[Revision tracking records]
------------------------------------------------

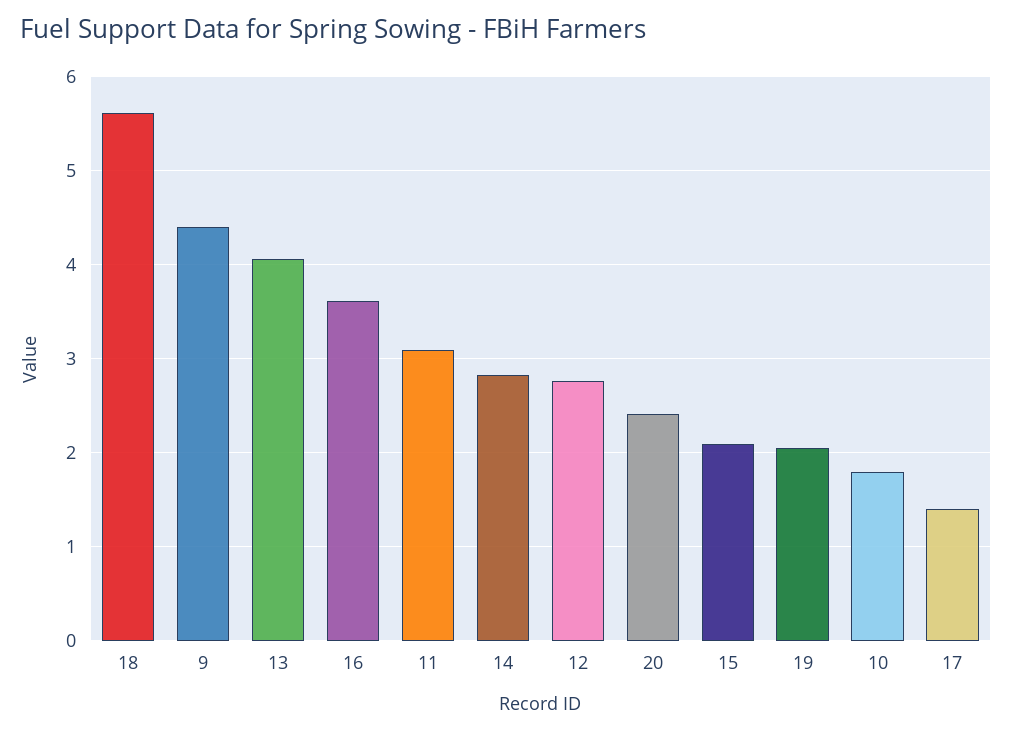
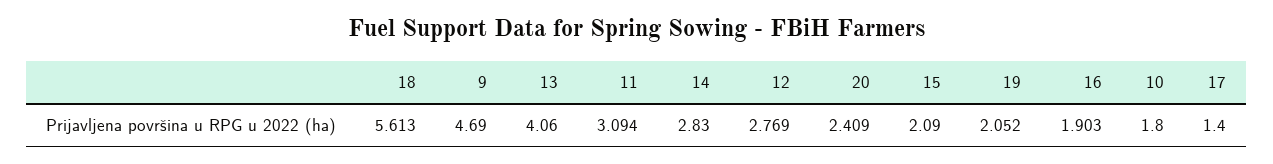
  {
    "18": 5.613,
-   "9": 4.4,
+   "9": 4.69,
    "13": 4.06,
-   "16": 3.6,
+   "16": 1.903,
    "11": 3.094,
    "14": 2.83,
    "12": 2.769,
    "20": 2.409,
    "15": 2.09,
    "19": 2.052,
    "10": 1.8,
    "17": 1.4
  }

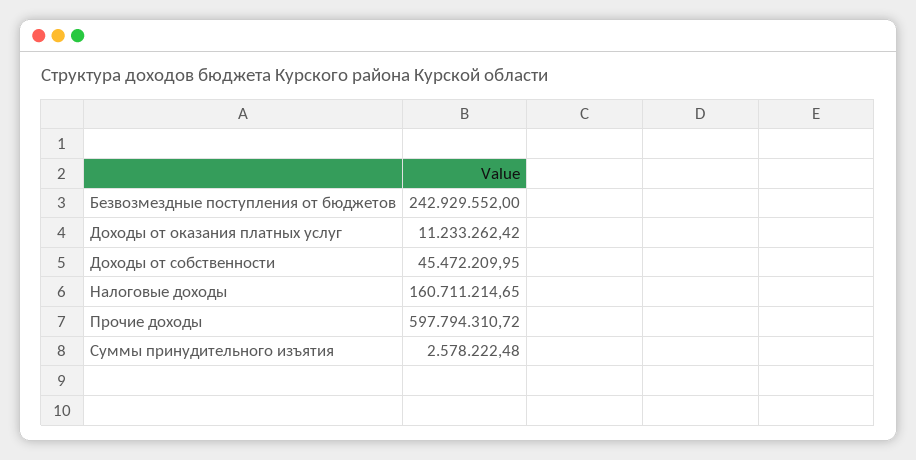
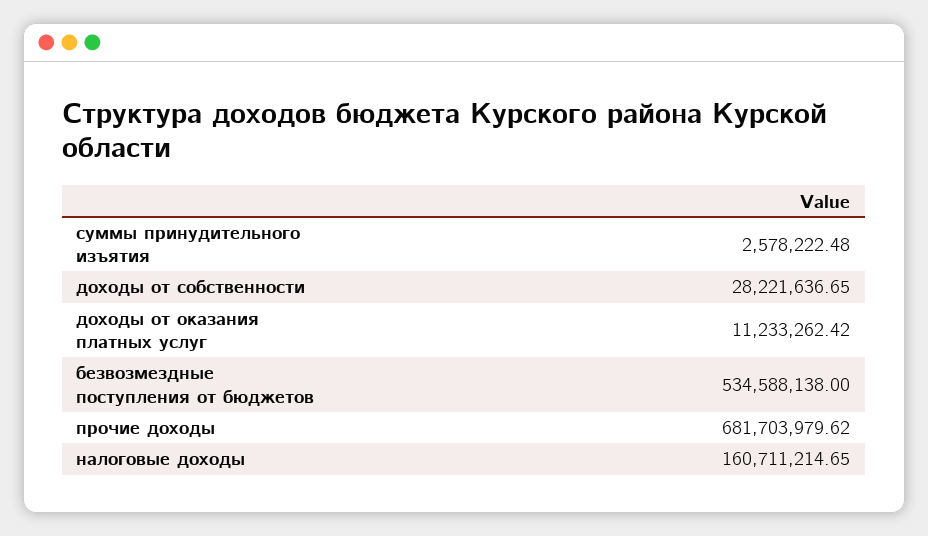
  {
-   "Безвозмездные поступления от бюджетов": 242929552,
+   "Безвозмездные поступления от бюджетов": 534588138,
    "Доходы от оказания платных услуг": 11233262.42,
-   "Доходы от собственности": 45472209.95,
+   "Доходы от собственности": 28221636.65,
    "Налоговые доходы": 160711214.65,
-   "Прочие доходы": 597794310.72,
+   "Прочие доходы": 681703979.62,
    "Суммы принудительного изъятия": 2578222.48
  }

------------------------------------------------

**Exercise details**: All of the data above should be transcribed verbatim, with pictures omitted.

**Expected answer**:
  {
    "18": 5.613,
-   "9": 4.4,
+   "9": 4.69,
    "13": 4.06,
-   "16": 3.6,
+   "16": 1.903,
    "11": 3.094,
    "14": 2.83,
    "12": 2.769,
    "20": 2.409,
    "15": 2.09,
    "19": 2.052,
    "10": 1.8,
    "17": 1.4
  }

  {
-   "Безвозмездные поступления от бюджетов": 242929552,
+   "Безвозмездные поступления от бюджетов": 534588138,
    "Доходы от оказания платных услуг": 11233262.42,
-   "Доходы от собственности": 45472209.95,
+   "Доходы от собственности": 28221636.65,
    "Налоговые доходы": 160711214.65,
-   "Прочие доходы": 597794310.72,
+   "Прочие доходы": 681703979.62,
    "Суммы принудительного изъятия": 2578222.48
  }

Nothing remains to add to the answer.